> _What is expected_
Below are lines of records; copy exactly those from the one containing "And that's basically cycle_s." through the one containing "- Fix bugs and", leaving the pictures behind.

> _Material for this exercise_
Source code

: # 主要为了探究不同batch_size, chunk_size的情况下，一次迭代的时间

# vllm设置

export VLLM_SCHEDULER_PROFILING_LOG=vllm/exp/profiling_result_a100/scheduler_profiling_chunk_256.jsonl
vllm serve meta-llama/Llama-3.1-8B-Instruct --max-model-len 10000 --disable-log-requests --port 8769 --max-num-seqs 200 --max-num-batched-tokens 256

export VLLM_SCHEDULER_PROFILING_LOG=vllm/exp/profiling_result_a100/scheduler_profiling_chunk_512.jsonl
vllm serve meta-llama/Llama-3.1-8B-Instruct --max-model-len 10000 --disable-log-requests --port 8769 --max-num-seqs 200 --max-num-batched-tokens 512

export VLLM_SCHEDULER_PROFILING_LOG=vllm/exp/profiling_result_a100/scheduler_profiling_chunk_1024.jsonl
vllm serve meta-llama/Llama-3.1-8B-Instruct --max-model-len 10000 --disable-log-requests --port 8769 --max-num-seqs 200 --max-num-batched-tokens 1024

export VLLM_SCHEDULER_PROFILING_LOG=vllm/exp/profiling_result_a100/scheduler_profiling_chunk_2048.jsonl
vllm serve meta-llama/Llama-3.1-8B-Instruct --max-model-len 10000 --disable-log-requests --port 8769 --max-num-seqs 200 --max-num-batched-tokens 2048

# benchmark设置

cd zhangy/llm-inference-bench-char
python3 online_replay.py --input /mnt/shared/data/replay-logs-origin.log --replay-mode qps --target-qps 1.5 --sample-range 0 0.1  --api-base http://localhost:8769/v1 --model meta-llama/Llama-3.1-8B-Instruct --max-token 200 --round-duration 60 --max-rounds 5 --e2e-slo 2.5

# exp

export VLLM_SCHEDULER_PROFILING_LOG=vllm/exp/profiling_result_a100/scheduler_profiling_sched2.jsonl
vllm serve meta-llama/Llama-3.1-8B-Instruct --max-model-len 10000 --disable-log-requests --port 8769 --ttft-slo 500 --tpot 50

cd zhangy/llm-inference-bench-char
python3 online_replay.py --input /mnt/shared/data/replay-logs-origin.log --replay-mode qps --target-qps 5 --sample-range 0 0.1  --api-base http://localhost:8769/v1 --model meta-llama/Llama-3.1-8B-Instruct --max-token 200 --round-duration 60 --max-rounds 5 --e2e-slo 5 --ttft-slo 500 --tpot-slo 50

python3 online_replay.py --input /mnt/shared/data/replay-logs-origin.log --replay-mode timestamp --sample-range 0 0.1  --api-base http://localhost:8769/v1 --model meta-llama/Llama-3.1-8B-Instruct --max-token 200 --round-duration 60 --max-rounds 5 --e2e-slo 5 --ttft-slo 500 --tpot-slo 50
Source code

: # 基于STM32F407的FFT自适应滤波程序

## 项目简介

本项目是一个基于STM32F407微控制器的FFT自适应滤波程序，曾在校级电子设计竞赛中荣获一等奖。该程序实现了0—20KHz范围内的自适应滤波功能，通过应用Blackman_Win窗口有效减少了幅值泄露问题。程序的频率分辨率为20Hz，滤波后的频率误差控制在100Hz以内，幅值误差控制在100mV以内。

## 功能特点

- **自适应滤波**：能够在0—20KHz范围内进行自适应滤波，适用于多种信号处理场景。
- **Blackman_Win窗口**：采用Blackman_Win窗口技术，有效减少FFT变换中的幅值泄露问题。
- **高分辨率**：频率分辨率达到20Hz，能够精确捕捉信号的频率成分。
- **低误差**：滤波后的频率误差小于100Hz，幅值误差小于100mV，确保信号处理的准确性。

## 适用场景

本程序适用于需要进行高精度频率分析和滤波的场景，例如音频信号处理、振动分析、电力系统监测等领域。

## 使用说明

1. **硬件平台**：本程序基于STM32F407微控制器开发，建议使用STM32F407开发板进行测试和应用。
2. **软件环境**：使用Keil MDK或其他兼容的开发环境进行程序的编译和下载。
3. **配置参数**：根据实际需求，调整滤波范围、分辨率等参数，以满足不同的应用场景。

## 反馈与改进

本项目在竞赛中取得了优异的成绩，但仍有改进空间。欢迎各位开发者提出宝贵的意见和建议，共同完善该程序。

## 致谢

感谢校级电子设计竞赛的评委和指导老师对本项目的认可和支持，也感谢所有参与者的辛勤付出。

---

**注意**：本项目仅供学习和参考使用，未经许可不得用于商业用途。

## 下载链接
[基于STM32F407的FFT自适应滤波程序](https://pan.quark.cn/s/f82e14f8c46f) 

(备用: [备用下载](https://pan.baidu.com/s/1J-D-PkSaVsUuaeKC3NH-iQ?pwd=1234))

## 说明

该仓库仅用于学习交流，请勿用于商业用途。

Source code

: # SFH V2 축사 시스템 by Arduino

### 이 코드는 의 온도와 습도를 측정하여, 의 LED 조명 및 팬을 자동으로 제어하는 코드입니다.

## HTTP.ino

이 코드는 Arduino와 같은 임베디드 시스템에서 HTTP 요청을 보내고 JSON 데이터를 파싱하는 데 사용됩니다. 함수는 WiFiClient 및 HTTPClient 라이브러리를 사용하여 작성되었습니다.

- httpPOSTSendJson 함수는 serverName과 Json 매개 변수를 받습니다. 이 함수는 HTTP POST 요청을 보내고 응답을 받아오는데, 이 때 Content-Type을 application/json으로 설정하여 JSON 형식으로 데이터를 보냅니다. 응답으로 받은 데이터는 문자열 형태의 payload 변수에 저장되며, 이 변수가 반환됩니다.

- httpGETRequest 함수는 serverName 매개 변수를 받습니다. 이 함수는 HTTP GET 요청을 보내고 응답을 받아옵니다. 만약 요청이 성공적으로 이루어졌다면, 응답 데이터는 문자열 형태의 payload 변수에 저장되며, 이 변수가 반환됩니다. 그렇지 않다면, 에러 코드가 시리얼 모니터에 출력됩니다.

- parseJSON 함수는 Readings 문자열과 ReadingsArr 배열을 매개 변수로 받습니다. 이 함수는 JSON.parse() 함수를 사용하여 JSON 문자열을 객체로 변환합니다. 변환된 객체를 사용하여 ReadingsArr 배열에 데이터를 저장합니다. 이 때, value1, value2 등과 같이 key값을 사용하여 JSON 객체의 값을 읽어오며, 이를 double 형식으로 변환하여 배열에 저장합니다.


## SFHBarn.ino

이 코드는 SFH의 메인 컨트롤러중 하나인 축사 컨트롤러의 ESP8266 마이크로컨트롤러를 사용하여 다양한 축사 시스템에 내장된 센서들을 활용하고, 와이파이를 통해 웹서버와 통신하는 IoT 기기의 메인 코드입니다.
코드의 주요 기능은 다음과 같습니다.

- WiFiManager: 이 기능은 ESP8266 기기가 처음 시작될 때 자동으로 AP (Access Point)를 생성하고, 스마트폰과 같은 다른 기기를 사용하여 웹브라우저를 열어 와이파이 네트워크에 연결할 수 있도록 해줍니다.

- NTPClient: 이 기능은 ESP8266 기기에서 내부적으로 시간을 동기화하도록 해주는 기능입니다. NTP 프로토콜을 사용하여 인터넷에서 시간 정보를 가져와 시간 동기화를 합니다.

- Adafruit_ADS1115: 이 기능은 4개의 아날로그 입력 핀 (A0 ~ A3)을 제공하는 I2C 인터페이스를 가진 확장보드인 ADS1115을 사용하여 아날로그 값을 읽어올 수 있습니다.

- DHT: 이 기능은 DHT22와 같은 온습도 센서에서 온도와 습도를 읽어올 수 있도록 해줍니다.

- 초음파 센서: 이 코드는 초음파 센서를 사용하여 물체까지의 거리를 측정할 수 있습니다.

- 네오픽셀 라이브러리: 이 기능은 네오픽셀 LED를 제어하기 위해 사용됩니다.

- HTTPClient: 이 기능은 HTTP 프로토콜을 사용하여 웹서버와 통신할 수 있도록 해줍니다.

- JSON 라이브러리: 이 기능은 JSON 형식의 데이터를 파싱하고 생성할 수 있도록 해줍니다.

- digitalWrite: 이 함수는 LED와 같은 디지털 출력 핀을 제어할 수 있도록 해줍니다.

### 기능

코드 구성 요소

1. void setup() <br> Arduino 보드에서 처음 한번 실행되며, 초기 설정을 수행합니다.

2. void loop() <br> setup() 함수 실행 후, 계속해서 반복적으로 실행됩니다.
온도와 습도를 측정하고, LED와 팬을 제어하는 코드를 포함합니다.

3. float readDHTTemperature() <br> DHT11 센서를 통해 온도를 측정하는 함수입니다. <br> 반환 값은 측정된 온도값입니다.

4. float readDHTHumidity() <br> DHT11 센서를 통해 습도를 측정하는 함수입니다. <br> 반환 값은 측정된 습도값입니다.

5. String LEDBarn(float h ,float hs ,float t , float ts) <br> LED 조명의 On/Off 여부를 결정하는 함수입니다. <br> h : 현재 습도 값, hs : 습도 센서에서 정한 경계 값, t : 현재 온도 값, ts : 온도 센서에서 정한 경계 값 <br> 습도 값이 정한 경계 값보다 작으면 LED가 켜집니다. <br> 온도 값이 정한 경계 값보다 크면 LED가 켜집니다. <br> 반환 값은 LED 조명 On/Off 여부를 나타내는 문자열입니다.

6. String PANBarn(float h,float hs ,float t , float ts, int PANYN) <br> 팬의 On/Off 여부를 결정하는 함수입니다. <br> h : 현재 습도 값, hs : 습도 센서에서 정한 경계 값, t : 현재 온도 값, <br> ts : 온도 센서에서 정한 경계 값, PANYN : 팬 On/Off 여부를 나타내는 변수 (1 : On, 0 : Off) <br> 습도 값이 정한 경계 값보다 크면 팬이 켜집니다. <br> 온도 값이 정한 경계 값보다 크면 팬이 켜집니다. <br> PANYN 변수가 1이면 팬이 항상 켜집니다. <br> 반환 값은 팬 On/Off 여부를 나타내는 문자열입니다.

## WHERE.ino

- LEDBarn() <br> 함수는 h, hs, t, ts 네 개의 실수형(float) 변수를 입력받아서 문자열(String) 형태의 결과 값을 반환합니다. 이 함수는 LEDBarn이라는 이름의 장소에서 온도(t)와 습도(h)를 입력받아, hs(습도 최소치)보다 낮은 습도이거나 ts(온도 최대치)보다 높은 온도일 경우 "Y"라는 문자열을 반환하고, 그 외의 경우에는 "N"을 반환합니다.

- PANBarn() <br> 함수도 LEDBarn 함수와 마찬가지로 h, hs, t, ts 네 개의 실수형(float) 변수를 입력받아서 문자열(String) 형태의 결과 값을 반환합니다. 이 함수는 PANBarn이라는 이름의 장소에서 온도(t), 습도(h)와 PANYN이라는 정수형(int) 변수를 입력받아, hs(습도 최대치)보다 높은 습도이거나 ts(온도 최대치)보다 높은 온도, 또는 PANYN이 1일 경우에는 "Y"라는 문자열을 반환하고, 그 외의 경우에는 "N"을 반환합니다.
...
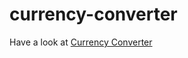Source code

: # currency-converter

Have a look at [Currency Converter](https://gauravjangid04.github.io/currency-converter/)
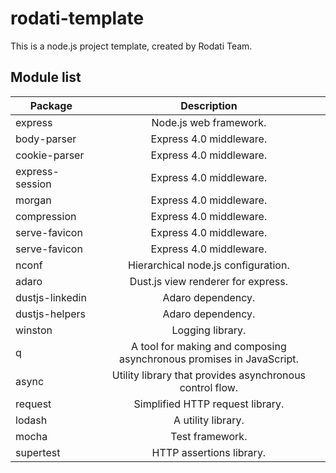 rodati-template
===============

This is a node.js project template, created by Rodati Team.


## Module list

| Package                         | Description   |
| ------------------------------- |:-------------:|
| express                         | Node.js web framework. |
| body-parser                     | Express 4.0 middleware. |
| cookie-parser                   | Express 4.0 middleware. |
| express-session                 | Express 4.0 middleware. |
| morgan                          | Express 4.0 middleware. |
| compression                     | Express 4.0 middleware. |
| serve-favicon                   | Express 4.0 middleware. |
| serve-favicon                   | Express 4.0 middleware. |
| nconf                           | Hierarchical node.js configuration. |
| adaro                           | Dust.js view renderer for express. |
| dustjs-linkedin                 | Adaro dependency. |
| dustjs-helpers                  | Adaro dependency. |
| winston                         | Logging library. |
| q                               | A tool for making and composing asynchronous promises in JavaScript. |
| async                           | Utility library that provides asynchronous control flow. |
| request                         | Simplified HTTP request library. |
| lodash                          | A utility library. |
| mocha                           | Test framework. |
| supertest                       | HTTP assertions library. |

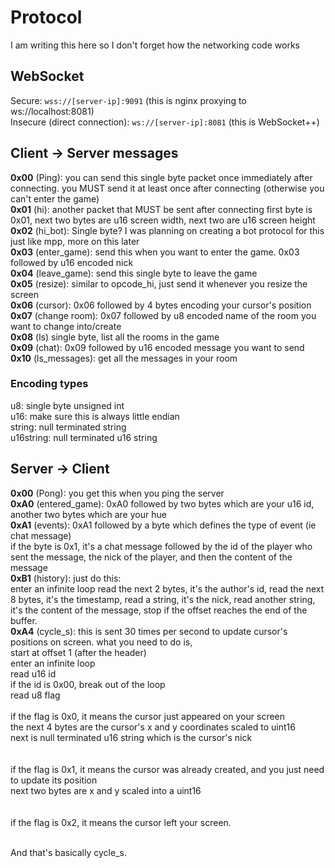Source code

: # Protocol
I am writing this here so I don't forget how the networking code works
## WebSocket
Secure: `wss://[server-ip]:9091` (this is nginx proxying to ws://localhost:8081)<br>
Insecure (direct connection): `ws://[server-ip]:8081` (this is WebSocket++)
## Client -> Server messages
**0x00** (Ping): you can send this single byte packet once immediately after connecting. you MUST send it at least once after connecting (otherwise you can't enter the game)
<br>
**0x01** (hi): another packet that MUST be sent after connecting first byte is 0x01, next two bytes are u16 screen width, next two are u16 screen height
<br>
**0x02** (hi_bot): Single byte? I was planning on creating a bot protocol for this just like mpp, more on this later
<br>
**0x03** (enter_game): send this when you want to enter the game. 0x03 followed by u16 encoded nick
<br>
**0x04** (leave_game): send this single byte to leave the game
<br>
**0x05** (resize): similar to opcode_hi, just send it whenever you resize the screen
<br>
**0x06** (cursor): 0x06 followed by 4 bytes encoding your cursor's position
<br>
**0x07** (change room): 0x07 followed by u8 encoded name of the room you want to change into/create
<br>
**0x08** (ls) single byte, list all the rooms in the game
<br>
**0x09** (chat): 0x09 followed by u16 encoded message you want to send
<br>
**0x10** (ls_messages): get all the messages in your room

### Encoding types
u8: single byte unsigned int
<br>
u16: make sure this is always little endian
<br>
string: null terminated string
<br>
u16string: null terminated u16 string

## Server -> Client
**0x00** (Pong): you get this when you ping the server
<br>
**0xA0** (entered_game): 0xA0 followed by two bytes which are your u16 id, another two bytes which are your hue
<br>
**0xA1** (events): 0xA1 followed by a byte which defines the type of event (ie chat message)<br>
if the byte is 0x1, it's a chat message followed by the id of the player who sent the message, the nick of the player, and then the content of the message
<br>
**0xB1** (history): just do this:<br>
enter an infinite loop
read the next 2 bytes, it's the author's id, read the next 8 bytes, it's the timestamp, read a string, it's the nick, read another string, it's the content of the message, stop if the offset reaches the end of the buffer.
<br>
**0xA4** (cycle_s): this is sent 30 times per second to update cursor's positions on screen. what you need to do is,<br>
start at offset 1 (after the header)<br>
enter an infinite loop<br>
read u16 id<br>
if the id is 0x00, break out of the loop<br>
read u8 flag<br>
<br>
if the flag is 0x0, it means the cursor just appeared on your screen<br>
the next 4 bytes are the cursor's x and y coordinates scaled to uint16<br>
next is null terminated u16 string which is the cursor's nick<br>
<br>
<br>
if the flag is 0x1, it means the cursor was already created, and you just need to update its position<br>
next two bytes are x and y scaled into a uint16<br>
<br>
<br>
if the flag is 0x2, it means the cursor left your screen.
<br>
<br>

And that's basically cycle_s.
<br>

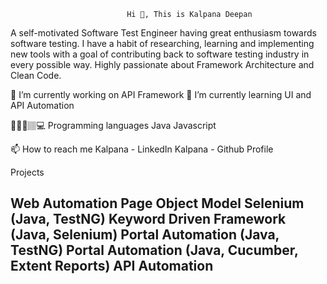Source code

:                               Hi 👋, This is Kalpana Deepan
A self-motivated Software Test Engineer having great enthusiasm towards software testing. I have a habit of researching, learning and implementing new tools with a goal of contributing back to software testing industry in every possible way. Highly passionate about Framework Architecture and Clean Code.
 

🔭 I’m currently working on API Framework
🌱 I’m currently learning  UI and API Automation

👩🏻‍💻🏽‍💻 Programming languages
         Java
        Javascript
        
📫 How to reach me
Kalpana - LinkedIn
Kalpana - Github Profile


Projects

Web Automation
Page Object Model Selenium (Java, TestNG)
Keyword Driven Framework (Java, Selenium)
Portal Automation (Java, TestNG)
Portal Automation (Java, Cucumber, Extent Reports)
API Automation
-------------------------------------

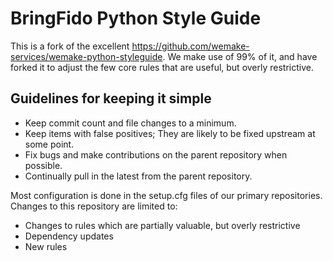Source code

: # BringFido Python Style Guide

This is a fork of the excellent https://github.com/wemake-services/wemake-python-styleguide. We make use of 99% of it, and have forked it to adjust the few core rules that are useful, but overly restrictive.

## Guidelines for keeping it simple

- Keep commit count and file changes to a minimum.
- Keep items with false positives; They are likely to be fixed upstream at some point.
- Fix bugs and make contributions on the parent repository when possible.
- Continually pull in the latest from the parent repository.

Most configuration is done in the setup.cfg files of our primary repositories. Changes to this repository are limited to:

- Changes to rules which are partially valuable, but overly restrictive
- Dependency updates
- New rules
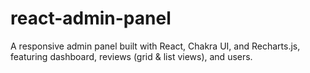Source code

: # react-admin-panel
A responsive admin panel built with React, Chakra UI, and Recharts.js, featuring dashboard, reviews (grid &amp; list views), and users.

> _Answer to this exercise_
And that's basically cycle_s.
<br>

Source code

:                               Hi 👋, This is Kalpana Deepan
A self-motivated Software Test Engineer having great enthusiasm towards software testing. I have a habit of researching, learning and implementing new tools with a goal of contributing back to software testing industry in every possible way. Highly passionate about Framework Architecture and Clean Code.
 

🔭 I’m currently working on API Framework
🌱 I’m currently learning  UI and API Automation

👩🏻‍💻🏽‍💻 Programming languages
         Java
        Javascript
        
📫 How to reach me
Kalpana - LinkedIn
Kalpana - Github Profile


Projects

Web Automation
Page Object Model Selenium (Java, TestNG)
Keyword Driven Framework (Java, Selenium)
Portal Automation (Java, TestNG)
Portal Automation (Java, Cucumber, Extent Reports)
API Automation
-------------------------------------

Source code

: # BringFido Python Style Guide

This is a fork of the excellent https://github.com/wemake-services/wemake-python-styleguide. We make use of 99% of it, and have forked it to adjust the few core rules that are useful, but overly restrictive.

## Guidelines for keeping it simple

- Keep commit count and file changes to a minimum.
- Keep items with false positives; They are likely to be fixed upstream at some point.
- Fix bugs and make contributions on the parent repository when possible.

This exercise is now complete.